Innovazione e Scienze della vita, scommesse per il futuro

La fase più originale e interessante è però quella inaugurata il primo luglio: altri sei miliardi di investimenti «per individuare – nelle parole di Savickas - le aree strategiche utili a rivitalizzare l’economia lituana: capitale umano, innovazione, economia digitale, cambiamento climatico e infrastrutture». Particolare attenzione viene dedicata a un settore tecnologicamente avanzato e portato in primo piano dal virus come le scienze della vita, che è già tra i più redditizi del Paese, come dimostra una crescita media annua del comparto industriale collegato superiore al 20%, l’esportazione di ben il 90% di dispositivi medici, prodotti biotecnologici e farmaceutici, e l’appuntamento internazionale Life Sciences Baltics che si tiene a Vilnius ogni due anni. «Molti investimenti si concentrano nelle scienze della vita – conferma Savickas – e abbiamo l’obiettivo ambizioso di generare entro il 2030 il 5% del nostro Pil (oggi è l’1%, ndr) da questo settore. Abbiamo già importanti brand e aziende internazionali che lavorano in Lituania, in quello che è uno dei comparti a più rapida crescita.

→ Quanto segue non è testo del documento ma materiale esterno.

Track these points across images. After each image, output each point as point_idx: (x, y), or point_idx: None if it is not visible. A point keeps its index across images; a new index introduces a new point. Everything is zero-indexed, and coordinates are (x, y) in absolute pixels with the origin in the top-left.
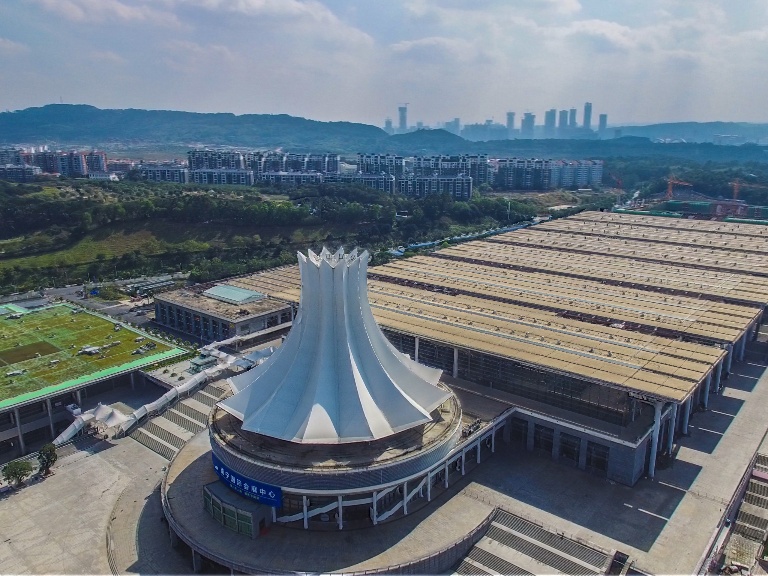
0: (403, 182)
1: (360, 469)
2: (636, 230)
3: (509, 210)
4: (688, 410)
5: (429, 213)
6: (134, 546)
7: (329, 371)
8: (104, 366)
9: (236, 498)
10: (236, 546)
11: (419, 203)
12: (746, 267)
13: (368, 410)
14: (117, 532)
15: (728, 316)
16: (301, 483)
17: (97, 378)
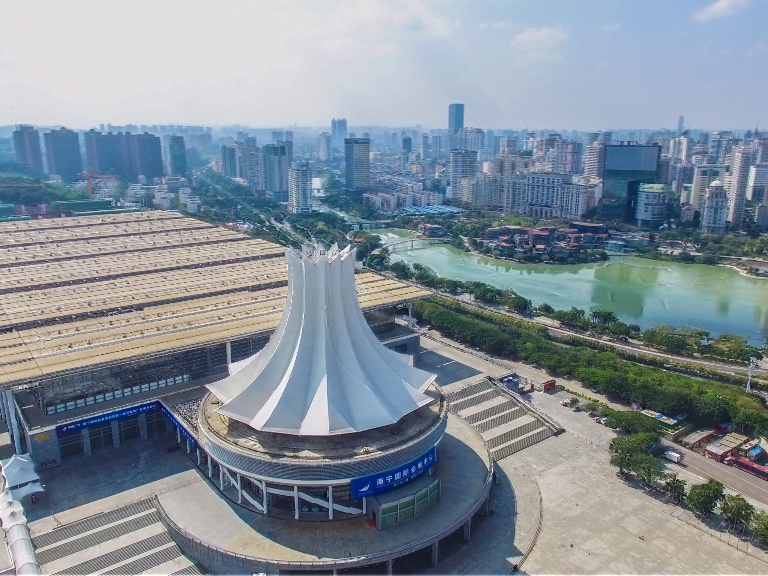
0: None
1: None
2: (50, 233)
3: None
4: None
5: None
6: None
7: None
8: None
9: (409, 488)
10: (448, 511)
11: None
12: (217, 238)
13: None
14: None
15: None
16: None
17: None
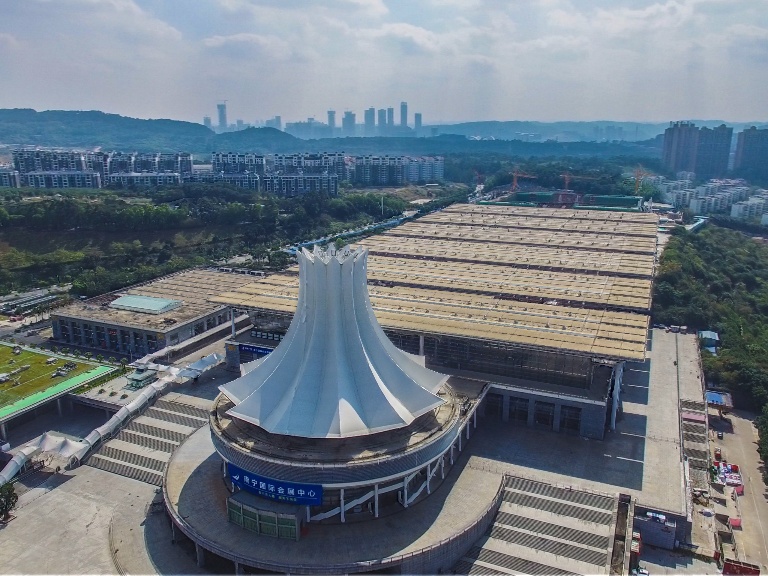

E questa pandemia offre alle scienze umane ulteriori opportunità di espansione».

Il Recovery Fund e il ruolo dell’Europa

Vilnius considera importante per ripartire anche lo sforzo coordinato europeo, a cominciare dal Recovery Fund su cui pure il Paese ha espresso qualche iniziale riserva, relativa alla ripartizione delle risorse. «Nella prima fase – fa notare ancora il ministro Linkevičius – la risposta europea è stata lenta, ma il Recovery Fund è una misura molto importante e necessaria, anche se servono alcuni chiarimenti su criteri di ripartizione delle risorse e accessibilità per tutti i Paesi, senza discriminazioni. Sono dettagli su cui credo che si possa trovare un accordo, sebbene a volte il diavolo si nasconda nei dettagli».

Sull’eventualità e i rischi di una seconda ondata nessuno a Vilnius si sbilancia. C’è però una certezza: tutti sarebbero più preparati ad affrontarla. «Queste sono lezioni per il futuro – conclude Linkevičius ricorrendo a una metafora –: a volte servono prove di carico per capire dove costruire su solide fondamenta».